In so far as grant of interim maintenance is concerned, it is sufficient for the wife to show existence of a prima facie case that she has been neglected or the husband has refused to maintain her. The question of consideration of a plea raised by husband constituting a probable defense to the claim of wife arises only during enquiry and not at the very outset. That would defeat the purpose of the legislative provision engrafted under Section 488 of CrPC which is aimed at preventing vagrancy and starvation. 5. In the given circumstances, question of respondent No. 1 having ceased to be the wife of petitioner in consequence of customary divorce pleaded by petitioner cannot be considered at the stage of grant of interim maintenance and respondent-wife cannot be asked to justify her case for separate maintenance as her very status as wife is denied by the petitioner herein who has pleaded customary divorce by mutual consent of the parties.
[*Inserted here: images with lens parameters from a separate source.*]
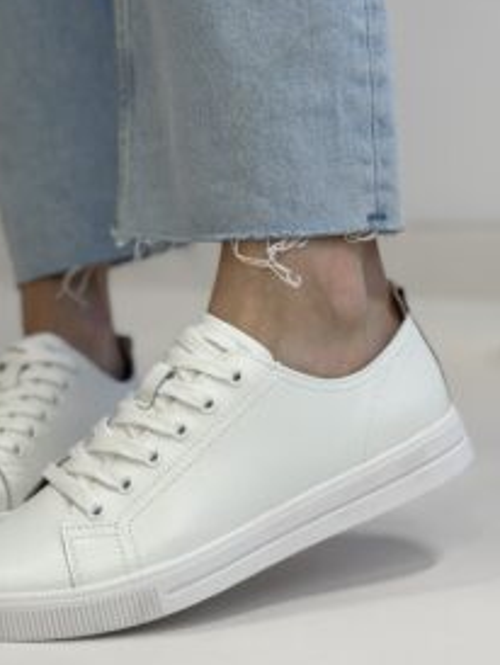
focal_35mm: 70
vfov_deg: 27.7
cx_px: 167
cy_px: 262
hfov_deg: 21.0
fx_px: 1346
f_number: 1.78
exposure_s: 1/114
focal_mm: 6.86
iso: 80
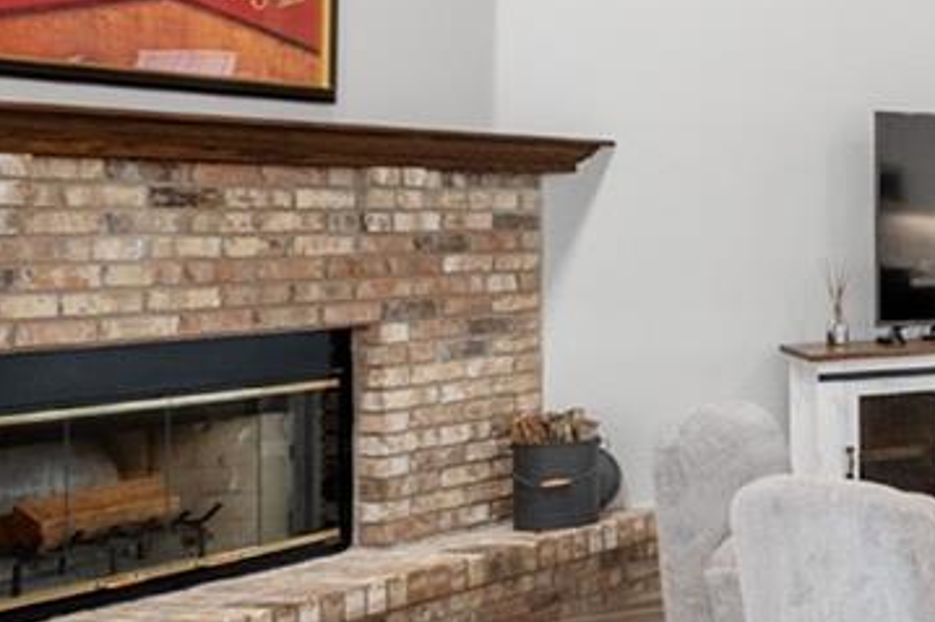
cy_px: 291
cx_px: 1576
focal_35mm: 58
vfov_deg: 23.4
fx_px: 1506
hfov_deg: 23.3
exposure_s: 1/10
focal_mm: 13
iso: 400
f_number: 7.1
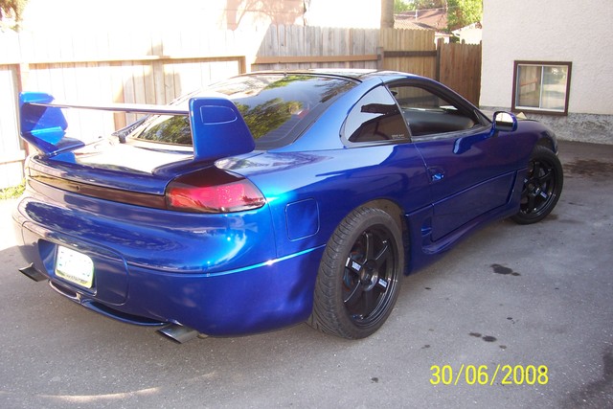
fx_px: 579
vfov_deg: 38.9
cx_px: 306
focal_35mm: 34
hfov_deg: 55.8
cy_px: 204
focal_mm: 5.6
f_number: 2.7
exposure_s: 1/125
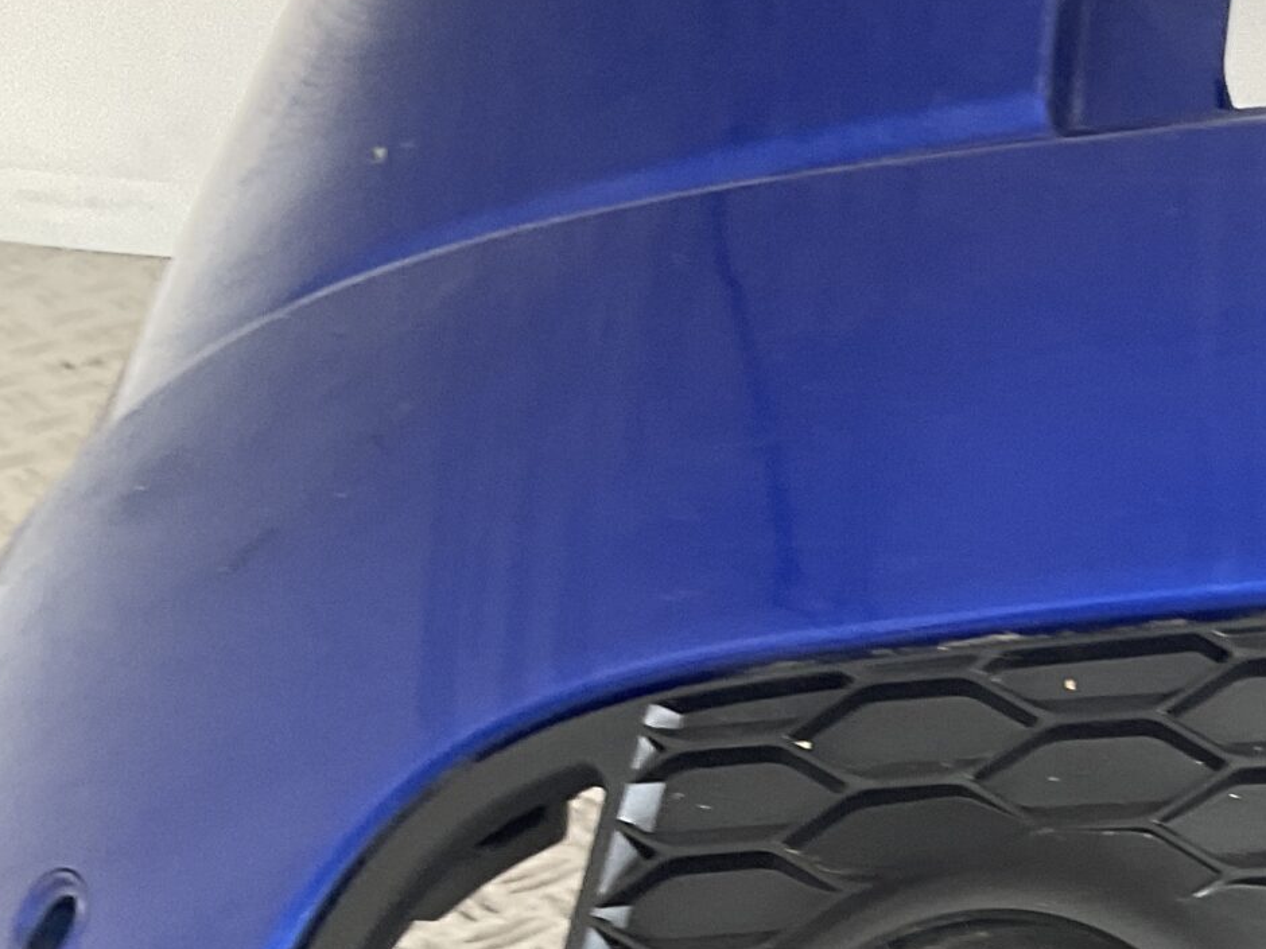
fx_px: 2889
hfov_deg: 22.4
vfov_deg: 18.1
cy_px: 976
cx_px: 1595
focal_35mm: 79
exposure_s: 1/60
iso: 64
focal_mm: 3
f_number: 1.8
Thus viewed, the impugned orders awarding interim compensation of Rs. 3000/- and Rs. 2500/- to respondent- wife and child respectively cannot be termed as abuse of process of law justifying quashing of such orders. I find no illegal infirmity in the impugned orders which stand the scrutiny of law and do not call for invoking of inherent jurisdiction of this Court warranting its quashment. 7. The petition being devoid of merit is dismissed. Record be sent back to the Inquiring Magistrate.